Sunday, June 12, 2016

What an adorable little lesbian

Howdy all,
                I know that this is supposed to be a humorous blog, but sometimes something so terrible happens that I have to stop and say my piece sans the dick jokes. After the recent tragedy in Orlando where 50 people were shot and killed and another 50+ were wounded I just can’t help but think of “What if Elizabeth ended up being a lesbian”? I have been pondering this question all day and I guess I will have to walk you through my thought process.
                We spent the whole weekend in Milwaukee to see some friends and go to a Brewer’s game (There will be a whole separate post on those events later). On Saturday, we dressed The Ewok up in a little Brewer’s onesie and she looked god damn adorable! But…it was actually a “boy’s” outfit. It was all white, had stitching like a baseball and said Milwaukee Brewers. The whole game, my wife and I had people asking “How old is he?”. We decided to act cool and not correct anyone since it’s an honest mistake. But I was really bummed out with how strong gender stereotypes are in America. Just because Da Butt isn’t in pink with a frilly dress, doesn’t mean she is a boy.

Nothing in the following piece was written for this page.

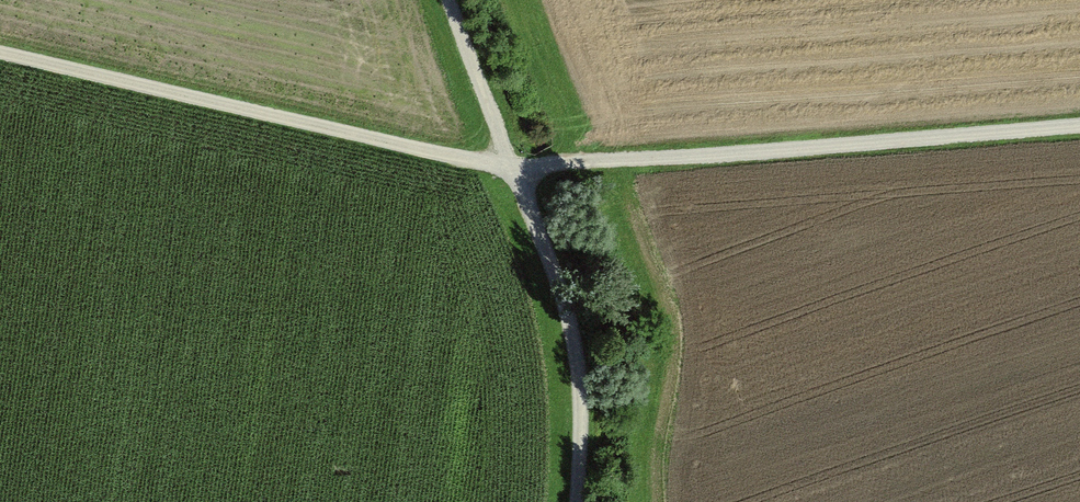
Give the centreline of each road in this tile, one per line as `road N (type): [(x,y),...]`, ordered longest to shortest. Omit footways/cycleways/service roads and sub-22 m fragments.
road 1 (track): [(514,170),(1079,128)]
road 2 (track): [(0,55),(514,170)]
road 3 (track): [(575,501),(583,423),(569,318),(514,170)]
road 4 (track): [(514,170),(448,0)]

It is freaking ridiculous. I have mentioned before that I was not raised with strong male gender definitions. I had a single mom, so she did her best to fill both roles. She attempted to get me into sports, but I really didn’t care for it. I ended up doing the play in high school where I caught sooooooo much shit from the guys in my school. “Only girls do the play fag!” Which may be true, the ratio was firmly more females than males, but that meant I was hanging out with the ladies all day while those dudes were rolling on the ground in a giant man-pile and then showering together. So…
                My own mother had asked me if I was gay at one point. It had been a while since I had a girlfriend. We were sitting on the couch and out of nowhere she asked if I was gay. She was quick to say that it was fine if I was, but she was just wondering. I explained that no, I wasn’t gay and that I just hadn’t had any girls that interested me for a while. It was just bizarre at the time, but I really do believe that it would not have made a single difference in the way she treated or loved me, but she was genuinely interested in my life. She had a few gay friends when I was younger, so she was obviously cool with it and I guess I just never really thought about it until I got older and I had several friends that came out. Now, I have several gay, lesbian, transgender, bisexual friends. I pick on them about being gay like I pick on my friend for being ginger. It is an easy attribute to run with, but it doesn’t actually change my opinion on them. They pick on me for being fat and we go back and forth. One could say we have a gay old time…but everyone else would roll their eyes at that terrible pun.
                So what would happen if Elizabeth ended up being a lesbian? Nothing would change other than I would be even more protective! The first time someone tried making fun of her or making her feel bad about herself, I would lose my shit. I would be a reverse hate crime. To me, Ewok being a lesbian would actually be the best case scenario. In this scenario she would of course end up dating my and my wife’s good friends’ daughter and they would get married, end up adopting a wonderful child (or I.F. either way), I would end up being a grandpa, and my friend and I would be related through marriage and have a legit reason to hang out all of the time. Bonus, she wouldn’t get pregnant in high school. Not to say that that is the worst thing to ever happen to a person, I have several friends that had kids in high school and they say it is the best thing that ever happened to them. But let’s be fair…it wasn’t exactly Plan A either. How awesome would that be? Would I love her less? Hell no. Would anything really change in how I feel about my daughter? Again… hell no. The idea that someone would disown their child just because they love someone of the same gender, is just crazy to me.
                What is even crazier is that some asshat, that doesn’t like what two consenting adults do with their genitals in the privacy of their own home, shoots 100 people. What the ever loving hell?! I will be perfectly honest, I don’t care for gay sex either. But I have found a great way to deal with that…I don’t do it! I don’t worry about what consenting adults do with their genitals! There are soooo many great reasons to hate somebody, but what they do with their genitals in their own home, isn’t one of them. I couldn’t even imagine being the parent of one of the victims and having to hear that my child was shot while they were out dancing with their partner for the soul reason that they are gay…it sickens me with just the thought of being in those shoes.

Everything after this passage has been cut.